Brian Brown, president of the National Organization for Marriage, said this argument may appeal to Justice Anthony Kennedy, often the swing vote between the court’s liberal and conservative camps.

“Kennedy will look at this and think, why create a new culture war and bypass the democratic process to impose gay marriage on the country when this is being worked out on a state-by-state basis?” Brown said.

Finding either the Defense of Marriage Act or California’s Proposition 8 unconstitutional would be the equivalent of imposing gay marriage on the populace, Brown said.

But lawyers who have challenged DOMA say Tuesday’s ballots could have the opposite effect, helping to convince the justices that gay marriage’s time has come.

Historically, the Supreme Court has provided a single national framework on social issues like same-sex marriage, said James Essex, a lawyer with the American Civil Liberties Union. But it generally does so only after much of the country has reached a consensus, said Essex, who helped bring one of the challenges to the Defense of Marriage Act.

In 1967 the court ruled that Virginia could no longer ban interracial marriage, reversing a ruling that had stood since 1883, after several states repealed their anti-miscegenation laws. And in 2003 the court found that Texas could not ban sodomy, noting that the number of states with laws banning homosexual conduct had dropped from 25 to 13 since it had made the opposite finding in 1986.

“Every time it becomes clear marriage equality is more accepted and popular, that helps us in the Supreme Court in some hard-to-quantify way,” said Paul Smith, another lawyer who represents people who are challenging the Defense of Marriage Act.

Supporters of gay rights and some academics also note that more than 30 states have passed laws prohibiting same-sex marriage, which they say shows that gays and lesbians still need special protection from the courts.

“The test for whether the court applies extra careful review does not hinge on whether a few ballot measures pass in favor of gay people’s equality,” said Suzanne Goldberg, a professor at Columbia Law School.
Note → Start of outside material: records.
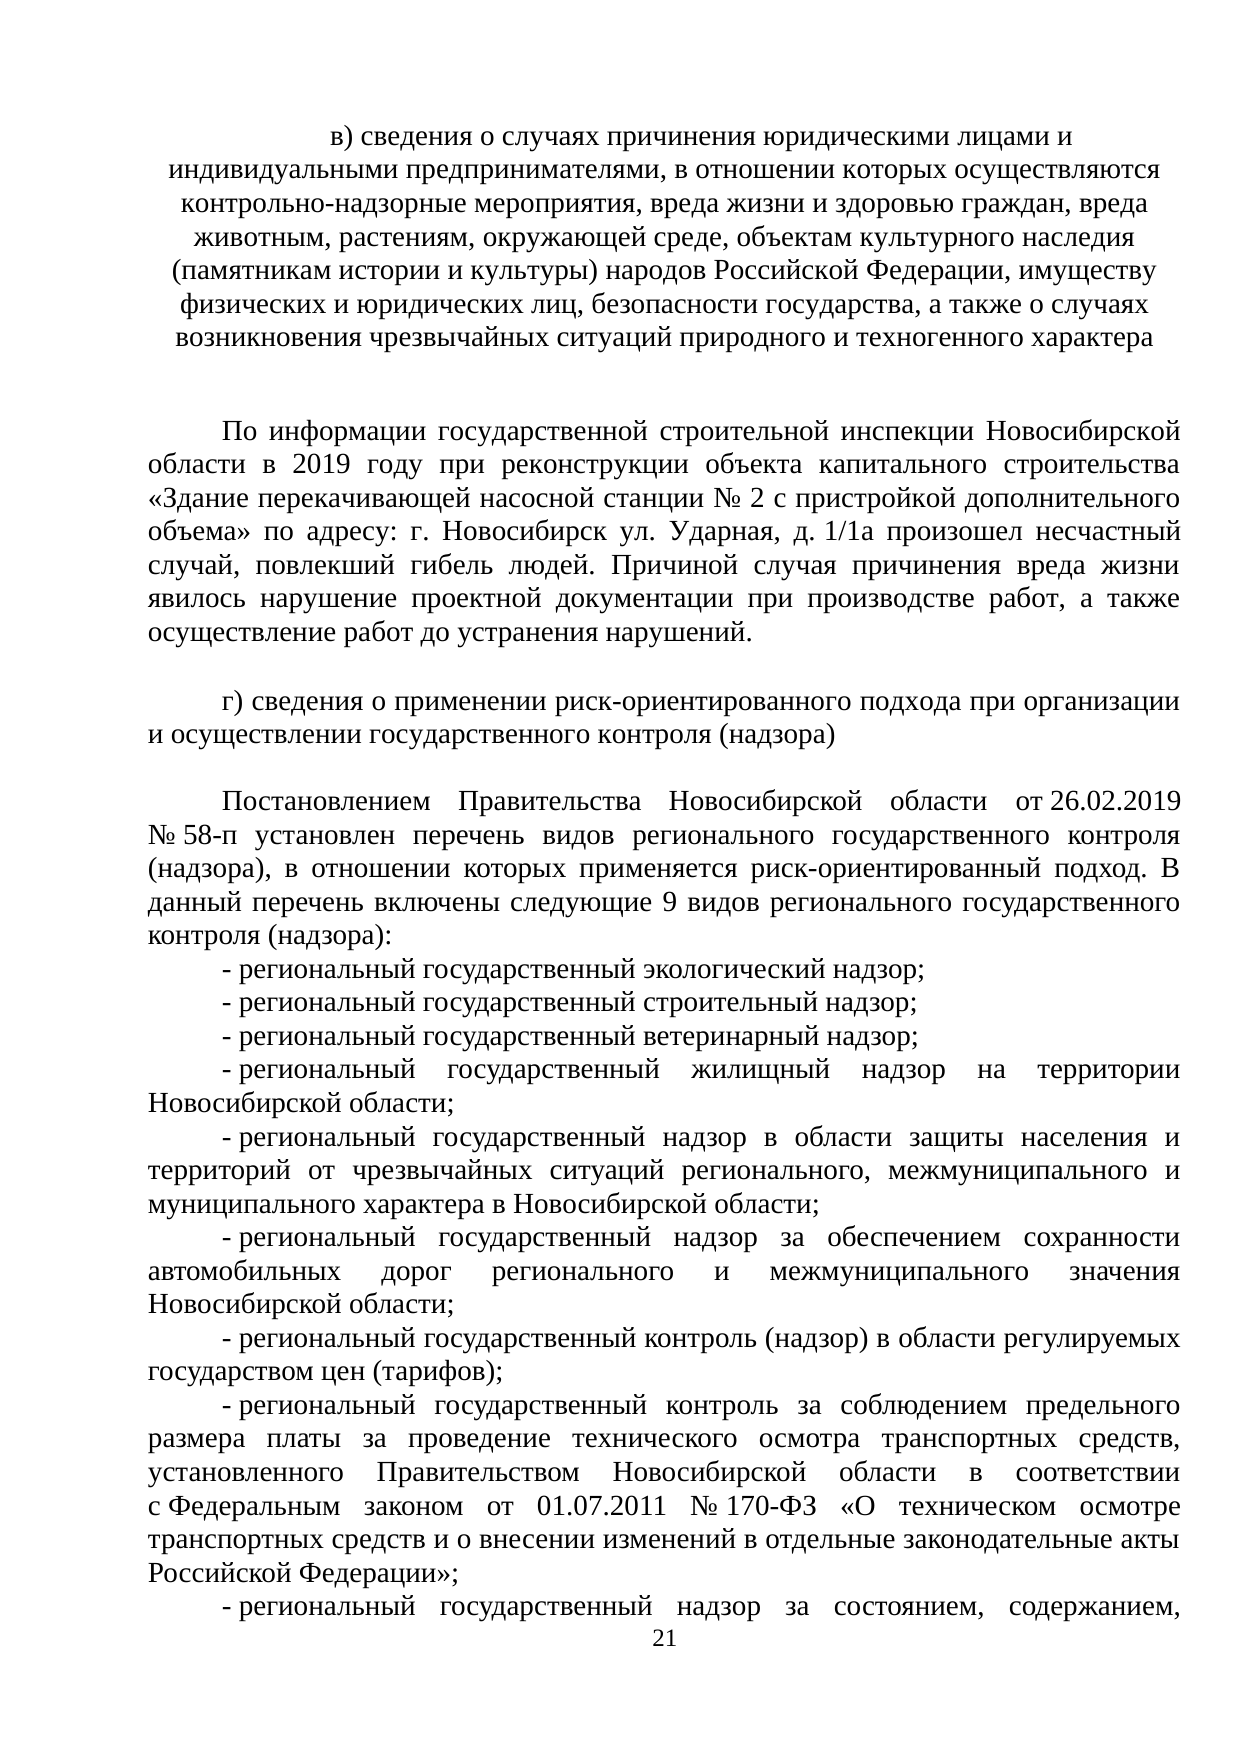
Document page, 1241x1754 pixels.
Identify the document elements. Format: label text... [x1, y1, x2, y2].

subtitle в) сведения о случаях причинения юридическими лицами и индивидуальными предпринимателями, в отношении которых осуществляются контрольно-надзорные мероприятия, вреда жизни и здоровью граждан, вреда животным, растениям, окружающей среде, объектам культурного наследия (памятникам истории и культуры) народов Российской Федерации, имуществу физических и юридических лиц, безопасности государства, а также о случаях возникновения чрезвычайных ситуаций природного и техногенного характера [148, 118, 1181, 353]
text - региональный государственный контроль за соблюдением предельного размера платы за проведение технического осмотра транспортных средств, установленного Правительством Новосибирской области в соответствии с Федеральным законом от 01.07.2011 № 170-ФЗ «О техническом осмотре транспортных средств и о внесении изменений в отдельные законодательные акты Российской Федерации»; [148, 1387, 1181, 1588]
text - региональный государственный контроль (надзор) в области регулируемых государством цен (тарифов); [148, 1320, 1181, 1387]
text - региональный государственный жилищный надзор на территории Новосибирской области; [148, 1052, 1181, 1119]
text - региональный государственный надзор за обеспечением сохранности автомобильных дорог регионального и межмуниципального значения Новосибирской области; [148, 1219, 1181, 1320]
text г) сведения о применении риск-ориентированного подхода при организации и осуществлении государственного контроля (надзора) [148, 683, 1181, 750]
text - региональный государственный экологический надзор; [148, 951, 1181, 984]
text - региональный государственный надзор в области защиты населения и территорий от чрезвычайных ситуаций регионального, межмуниципального и муниципального характера в Новосибирской области; [148, 1119, 1181, 1219]
text - региональный государственный ветеринарный надзор; [148, 1018, 1181, 1052]
text Постановлением Правительства Новосибирской области от 26.02.2019 № 58-п установлен перечень видов регионального государственного контроля (надзора), в отношении которых применяется риск-ориентированный подход. В данный перечень включены следующие 9 видов регионального государственного контроля (надзора): [148, 783, 1181, 951]
text - региональный государственный строительный надзор; [148, 984, 1181, 1018]
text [148, 1588, 1181, 1622]
subtitle По информации государственной строительной инспекции Новосибирской области в 2019 году при реконструкции объекта капитального строительства «Здание перекачивающей насосной станции № 2 с пристройкой дополнительного объема» по адресу: г. Новосибирск ул. Ударная, д. 1/1а произошел несчастный случай, повлекший гибель людей. Причиной случая причинения вреда жизни явилось нарушение проектной документации при производстве работ, а также осуществление работ до устранения нарушений. [148, 413, 1181, 648]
Rather, it’s a much more far-reaching inquiry into systemic discrimination and underrepresentation, she said.

One thing everyone seems to agree on is that the Supreme Court is almost certain to take up at least one of the Defense of Marriage Act cases before it.

Federal appeals courts in New York and Massachusetts have already found the 1996 federal law unconstitutional, putting pressure on the Supreme Court to create a national standard.

“The court can’t live in a world where the Defense of Marriage Act is unconstitutional in the Northeast and constitutional everywhere else,” the ACLU’s Essex said.

This is especially true after Tuesday’s votes, because with more states allowing same-sex marriage, more people are potentially adversely affected by the Defense of Marriage Act, said Arthur Leonard, a professor at New York Law School.

“It becomes much more urgent to get an answer whether the federal government can continue to refuse to recognize same-sex marriage,” he said.

Legal experts said Tuesday’s ballot results were unlikely to influence the Supreme Court’s actions as it deliberates on whether to review Proposition 8, California’s ban on gay marriage. While voters in the three states on Tuesday voted to approve gay marriage, California voters took the exact opposite action when they approved Proposition 8 just four years ago.

A sixth case before the Supreme Court challenges an Arizona law that limits healthcare benefits to state employees’ spouses and dependents, excluding their domestic partners.